- _Task directions_
In the entries that follow, repeat exactly the lines from the one that has "Table 12 Sensitivity" through the one that has "Figure 8: Excitation", but omit pictures.

- _Available records_
------

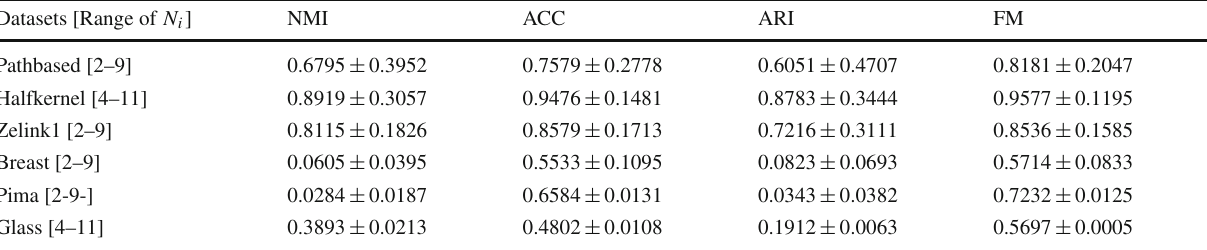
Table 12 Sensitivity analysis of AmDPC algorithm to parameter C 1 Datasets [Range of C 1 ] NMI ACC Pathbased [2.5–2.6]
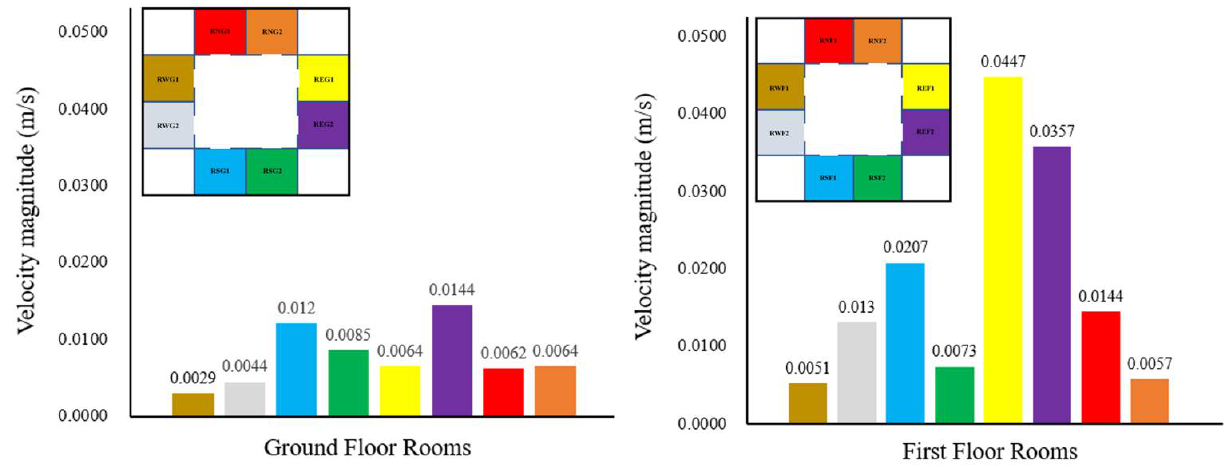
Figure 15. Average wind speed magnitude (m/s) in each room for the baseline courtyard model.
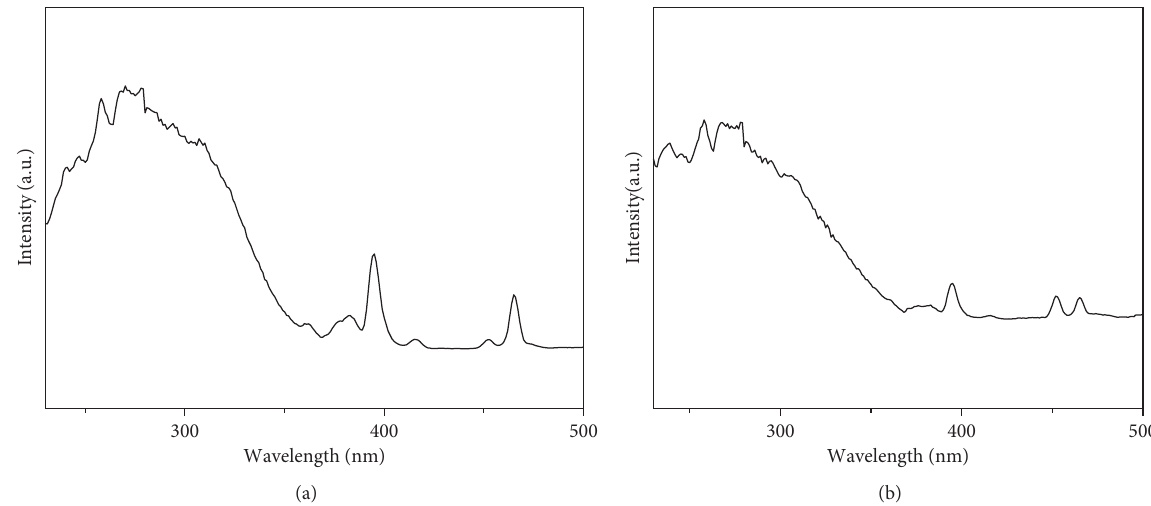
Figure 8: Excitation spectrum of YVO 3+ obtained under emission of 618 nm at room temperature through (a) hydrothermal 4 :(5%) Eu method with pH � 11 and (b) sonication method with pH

------

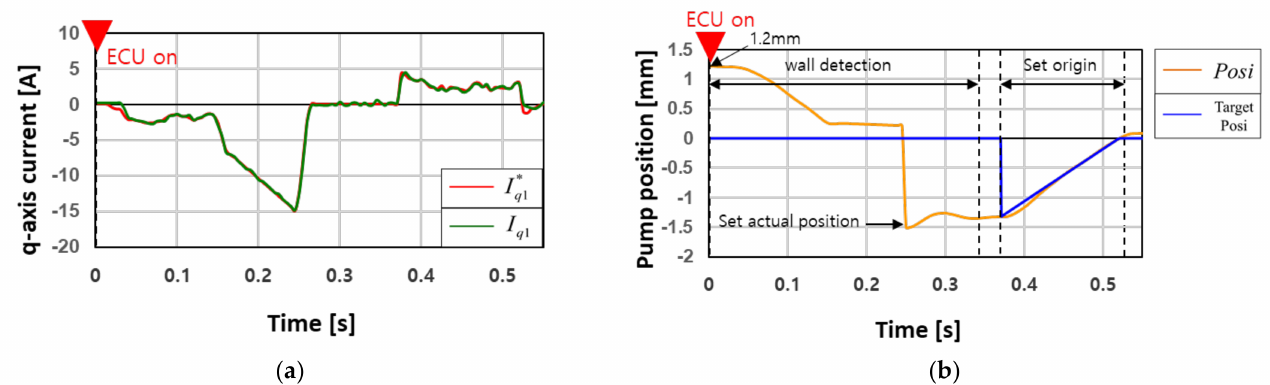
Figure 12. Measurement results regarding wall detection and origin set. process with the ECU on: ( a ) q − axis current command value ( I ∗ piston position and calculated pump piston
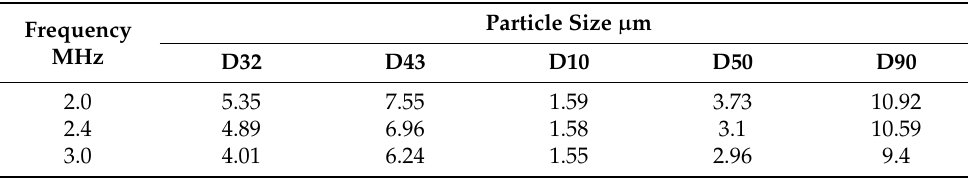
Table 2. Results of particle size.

------

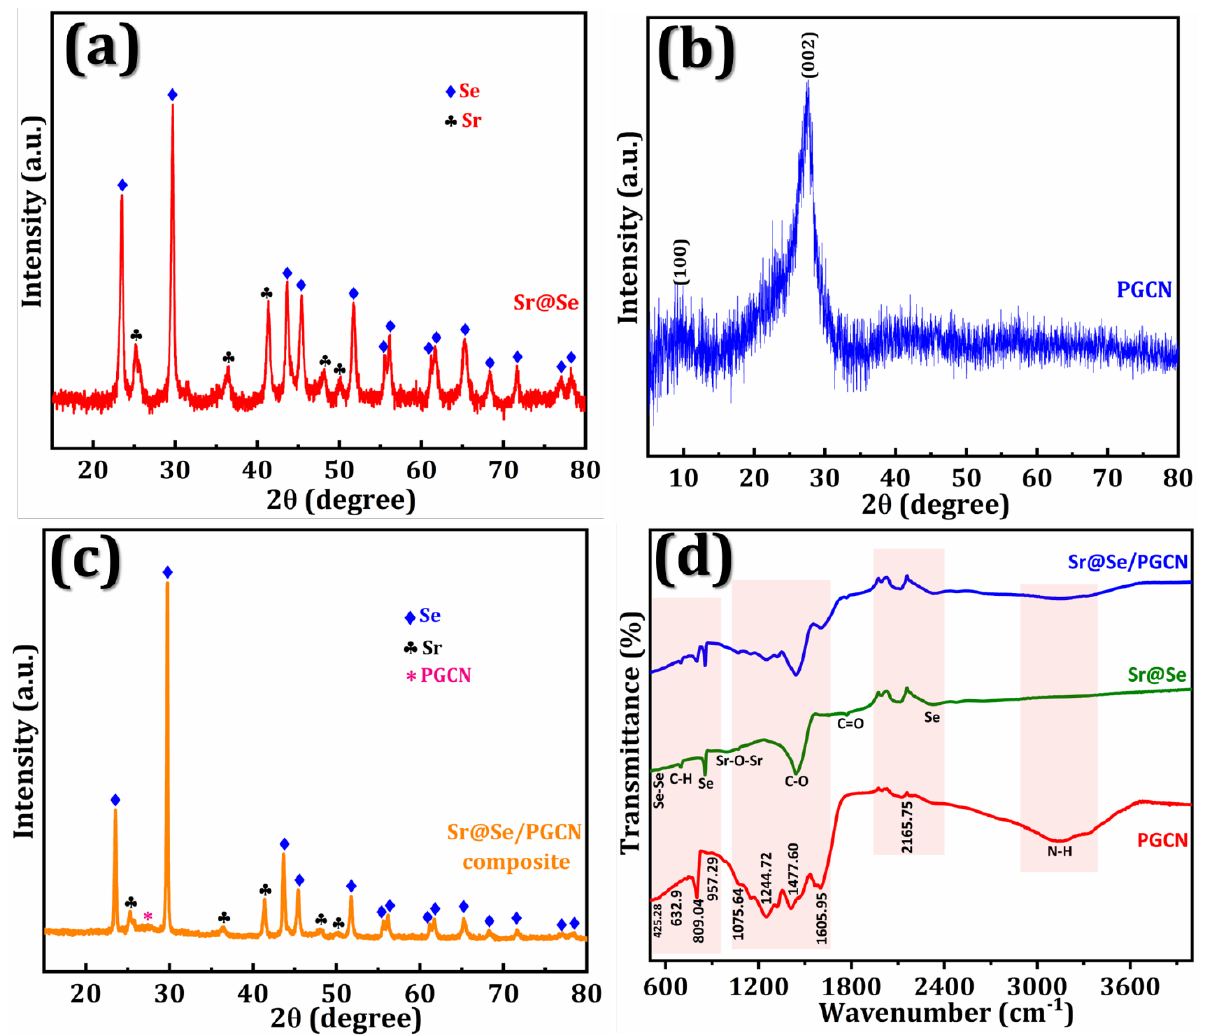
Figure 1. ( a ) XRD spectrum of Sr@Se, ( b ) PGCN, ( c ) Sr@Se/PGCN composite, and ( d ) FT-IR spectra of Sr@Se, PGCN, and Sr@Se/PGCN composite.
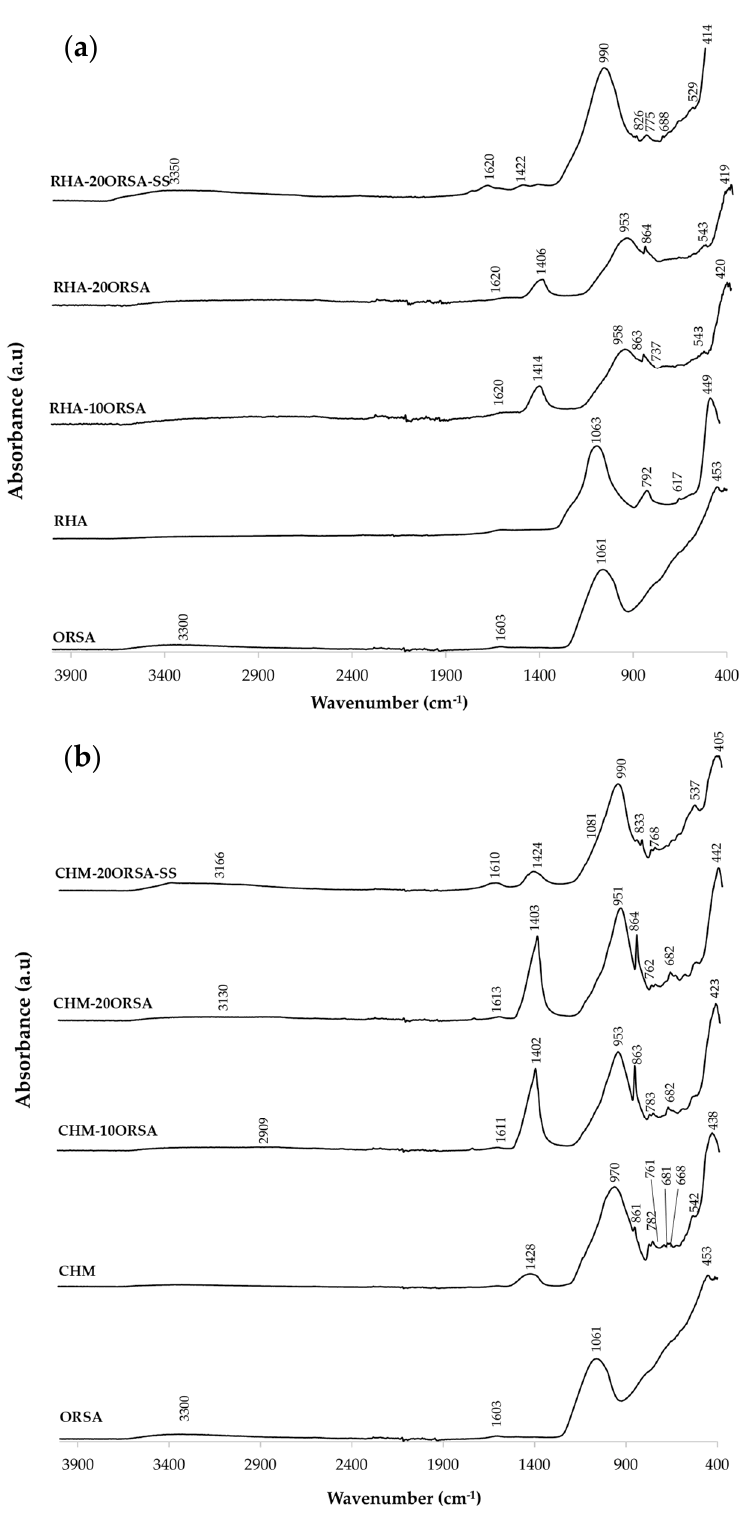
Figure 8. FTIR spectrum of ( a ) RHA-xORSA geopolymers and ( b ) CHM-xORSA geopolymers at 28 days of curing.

------

- _Solution to the exercise_
Table 12 Sensitivity analysis of AmDPC algorithm to parameter C 1 Datasets [Range of C 1 ] NMI ACC Pathbased [2.5–2.6]
Figure 15. Average wind speed magnitude (m/s) in each room for the baseline courtyard model.
Figure 8: Excitation spectrum of YVO 3+ obtained under emission of 618 nm at room temperature through (a) hydrothermal 4 :(5%) Eu method with pH � 11 and (b) sonication method with pH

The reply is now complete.